See, I wouldn't want to add class-based OOP as I feel that would "soil" the language as one could just completely ignore the prototype aspects and use it as a class-based language.

Prototype-based object orientation, while it's conceptually simpler & cleaner, violates a lot of the design assumptions taught (and mandated to be taught) by computer science programs. People who learned computer science in high school or college in the United States from mid-tier programs were learning material mandated by a couple accreditation agencies focused on the AP curriculum; this material was originally constructed for C++ and was adjusted to be about Java in the late nineties, and it focuses on object orientation in terms of encapsulation and inheritance.

Someone who is self-taught or who learned to code via a different curriculum (say, one based around scheme like MIT's, or one based around javascript) naturally will think of object orientation in terms of something that a programmer implements, and will see prototype-based OO as easier to implement and easier to predict, since inheritance (particularly multiple inheritance) can quickly get complicated.

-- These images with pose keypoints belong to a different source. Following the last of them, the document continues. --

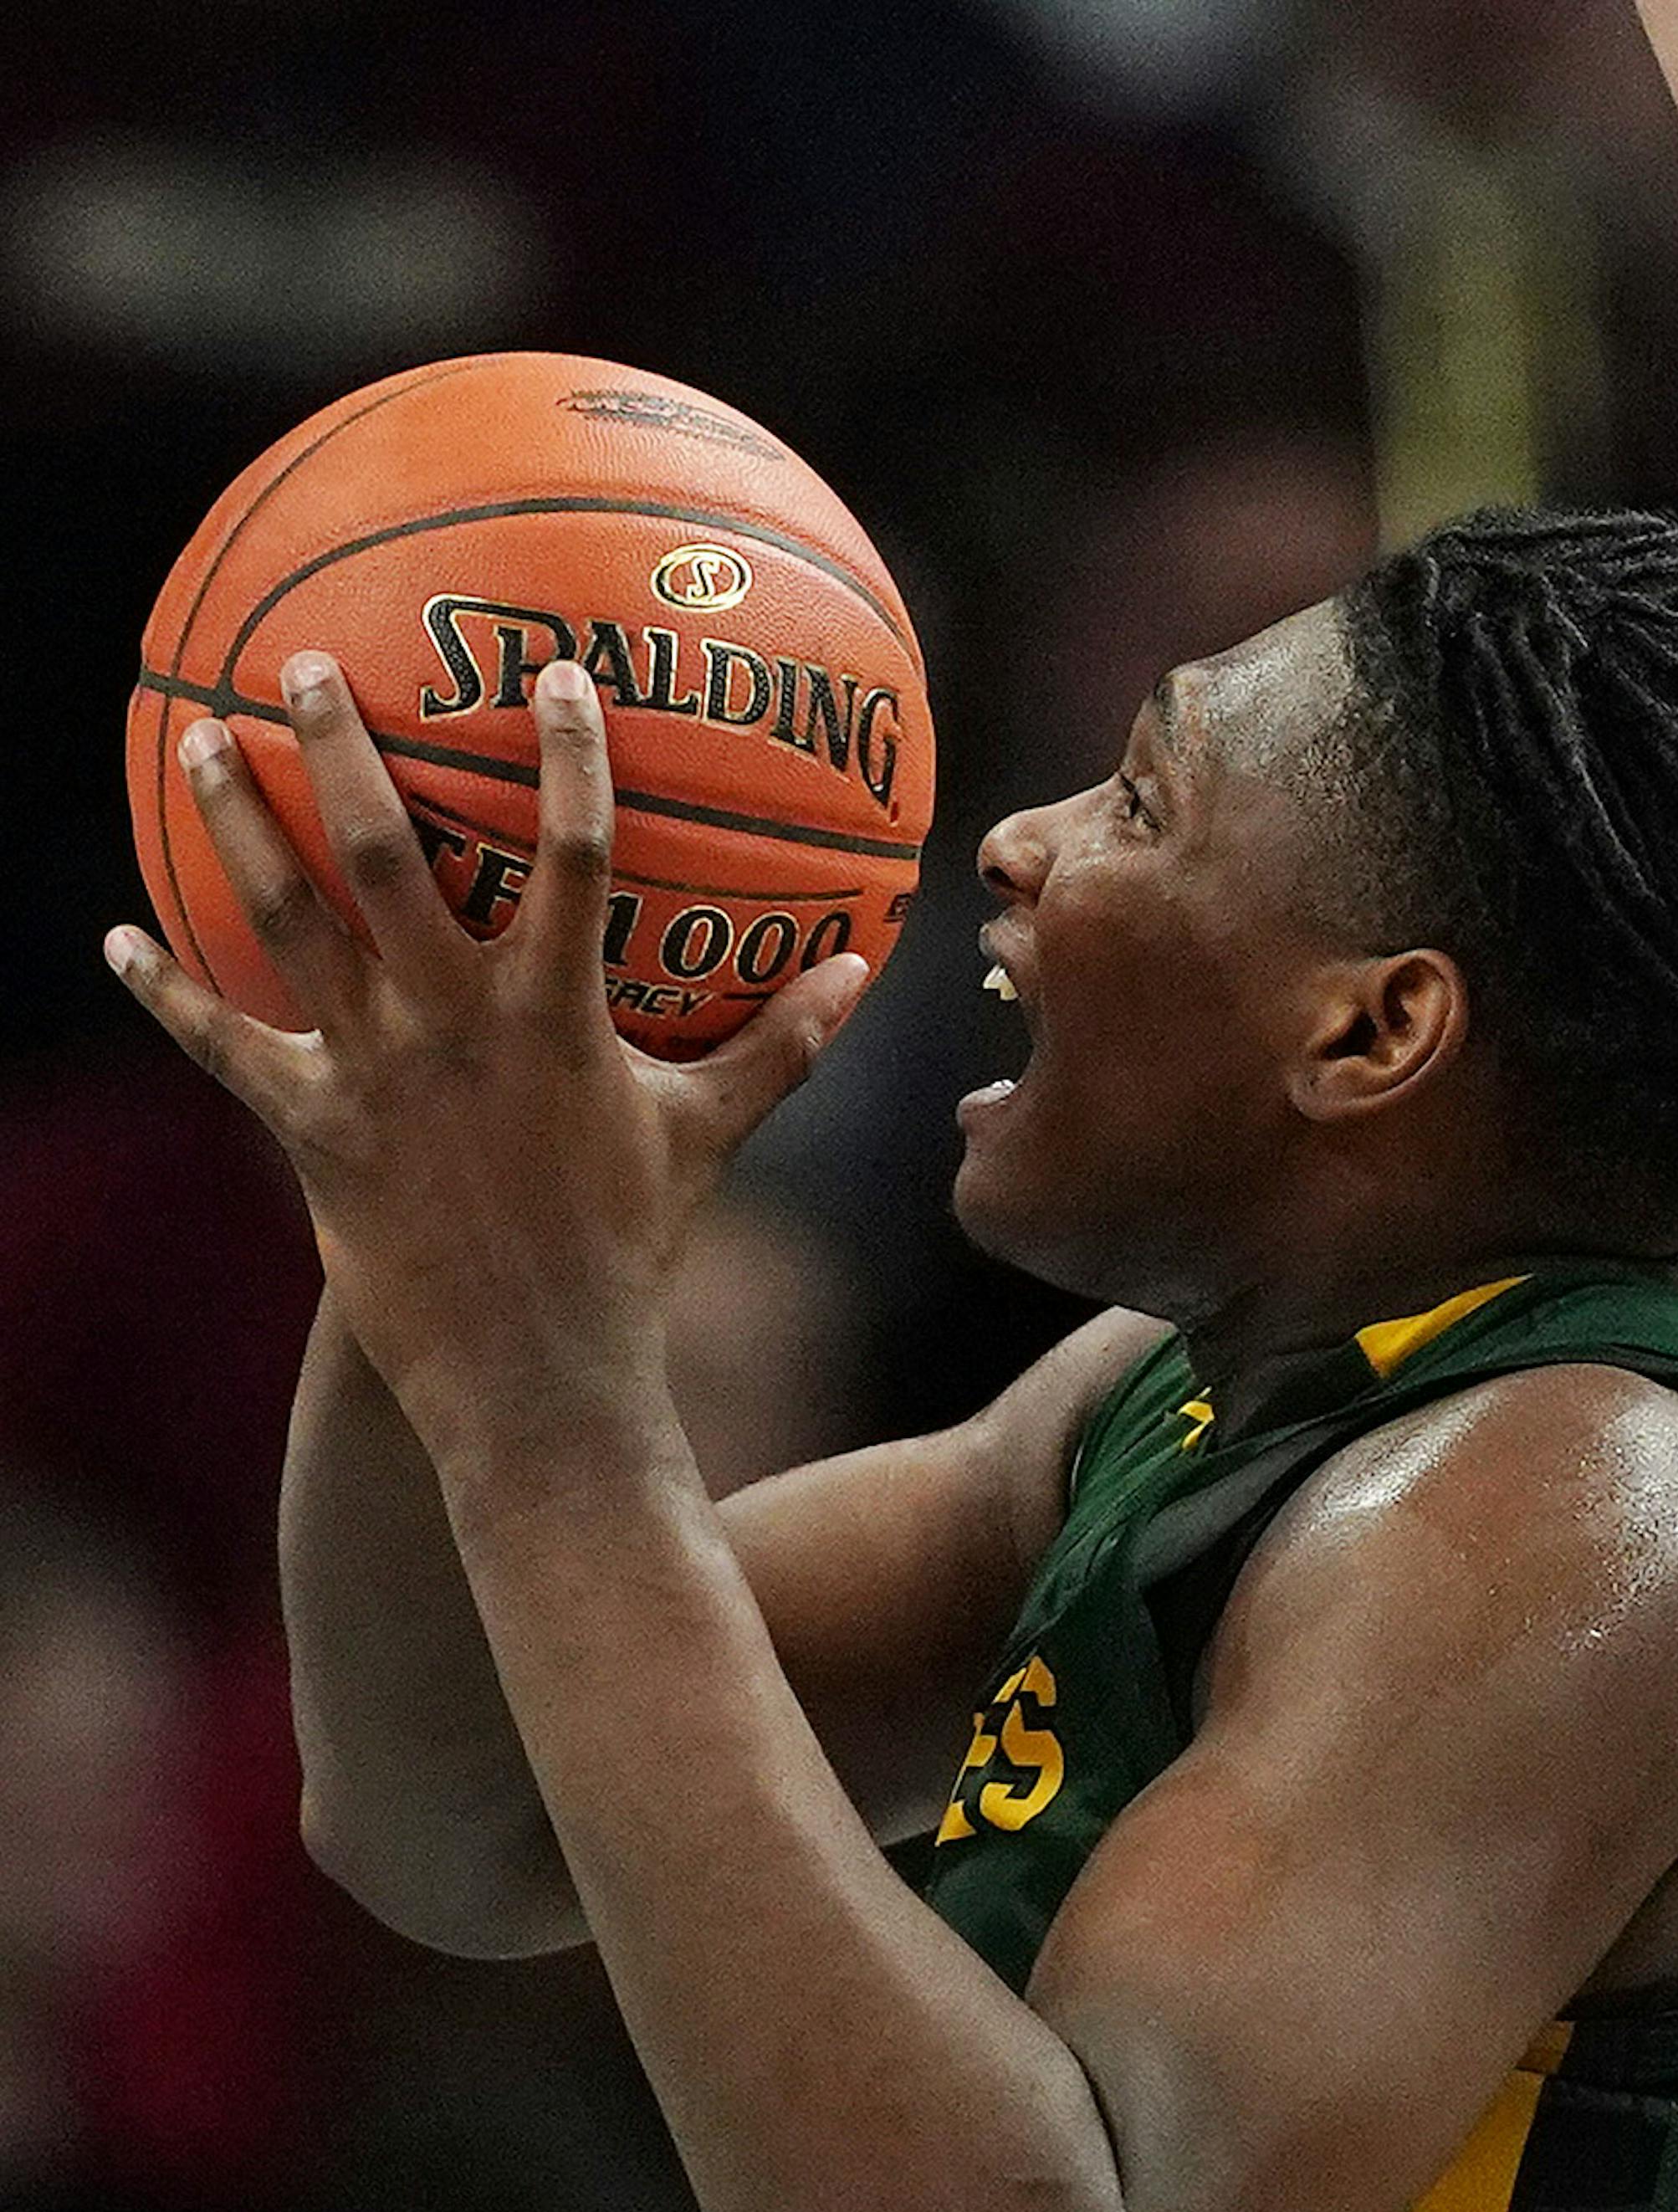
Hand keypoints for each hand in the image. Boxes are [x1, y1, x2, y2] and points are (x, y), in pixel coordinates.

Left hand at [105, 654, 868, 1463]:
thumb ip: (778, 1047)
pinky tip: (115, 941)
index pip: (576, 854)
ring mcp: (375, 1075)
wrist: (535, 1378)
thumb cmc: (625, 1255)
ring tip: (196, 744)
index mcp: (557, 1017)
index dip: (569, 755)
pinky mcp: (312, 1132)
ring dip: (239, 825)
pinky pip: (222, 1047)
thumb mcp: (706, 1139)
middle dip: (341, 748)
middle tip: (305, 664)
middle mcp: (454, 1027)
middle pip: (389, 854)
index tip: (555, 669)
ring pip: (290, 924)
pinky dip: (166, 992)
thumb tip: (860, 969)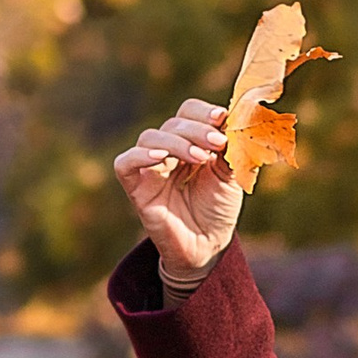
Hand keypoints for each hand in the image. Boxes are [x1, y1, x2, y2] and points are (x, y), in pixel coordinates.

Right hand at [113, 98, 241, 285]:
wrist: (207, 246)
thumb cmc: (218, 209)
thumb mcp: (230, 175)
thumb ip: (230, 150)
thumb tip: (234, 124)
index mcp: (191, 141)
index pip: (188, 112)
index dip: (203, 111)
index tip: (222, 118)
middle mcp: (169, 150)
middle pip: (173, 122)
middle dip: (197, 130)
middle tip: (217, 143)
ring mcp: (150, 167)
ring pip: (150, 137)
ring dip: (177, 142)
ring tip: (200, 158)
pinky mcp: (136, 187)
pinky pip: (124, 164)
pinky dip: (140, 156)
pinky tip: (160, 157)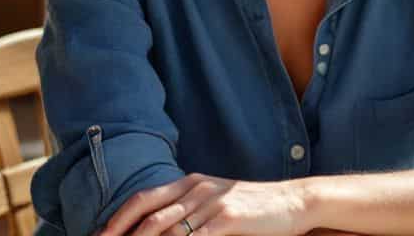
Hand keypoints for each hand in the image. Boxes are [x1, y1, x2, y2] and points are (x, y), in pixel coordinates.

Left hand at [100, 174, 311, 235]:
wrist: (294, 201)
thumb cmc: (255, 207)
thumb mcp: (218, 199)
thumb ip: (190, 208)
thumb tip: (160, 226)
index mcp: (191, 182)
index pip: (145, 198)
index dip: (118, 218)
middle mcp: (198, 188)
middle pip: (149, 212)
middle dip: (121, 232)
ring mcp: (212, 202)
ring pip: (166, 227)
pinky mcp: (227, 219)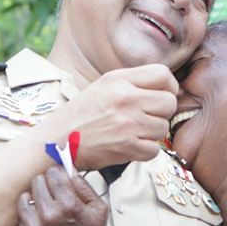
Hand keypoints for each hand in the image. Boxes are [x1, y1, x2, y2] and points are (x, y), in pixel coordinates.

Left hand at [17, 166, 113, 225]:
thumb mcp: (99, 207)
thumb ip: (83, 185)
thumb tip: (67, 169)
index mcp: (69, 206)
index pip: (53, 173)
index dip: (59, 174)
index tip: (61, 178)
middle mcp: (50, 216)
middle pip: (38, 181)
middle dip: (47, 184)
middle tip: (55, 194)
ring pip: (24, 196)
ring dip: (35, 198)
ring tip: (46, 207)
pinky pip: (21, 215)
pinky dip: (30, 215)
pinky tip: (42, 221)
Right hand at [40, 65, 176, 169]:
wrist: (57, 141)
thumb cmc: (81, 114)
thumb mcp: (104, 86)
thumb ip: (134, 83)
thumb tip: (169, 89)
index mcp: (119, 80)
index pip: (164, 75)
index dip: (168, 87)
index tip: (161, 96)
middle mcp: (126, 98)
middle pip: (170, 102)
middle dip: (162, 112)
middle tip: (146, 118)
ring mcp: (128, 123)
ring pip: (164, 127)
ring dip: (152, 133)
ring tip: (132, 132)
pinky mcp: (128, 147)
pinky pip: (154, 149)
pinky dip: (144, 151)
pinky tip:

But, this mandated curruculum based around strongly-typed compiled languages with class-based OO and a nearly ideological focus on the (mostly imaginary) benefits of inheritance has mass-produced students who are primed to think of class-based OO as the natural state of things rather than as a tool that is only sometimes appropriate.

In any prototype language, adding classes is trivial (it's just a matter of treating some objects as inviolate), and adding inheritance and even simple forms of multiple inheritance (if you have access to metatables / can override member lookup routines) isn't terribly difficult. The opposite is generally not true. But, again, this focus on class-based OO is largely not based on strategic thinking, but instead upon mechanisms designed to make sure large numbers of entry-level programmers are part of a specific monoculture. (This has succeeded: consider the proliferation of Java -- a language that is only very rarely an appropriate tool for any job.)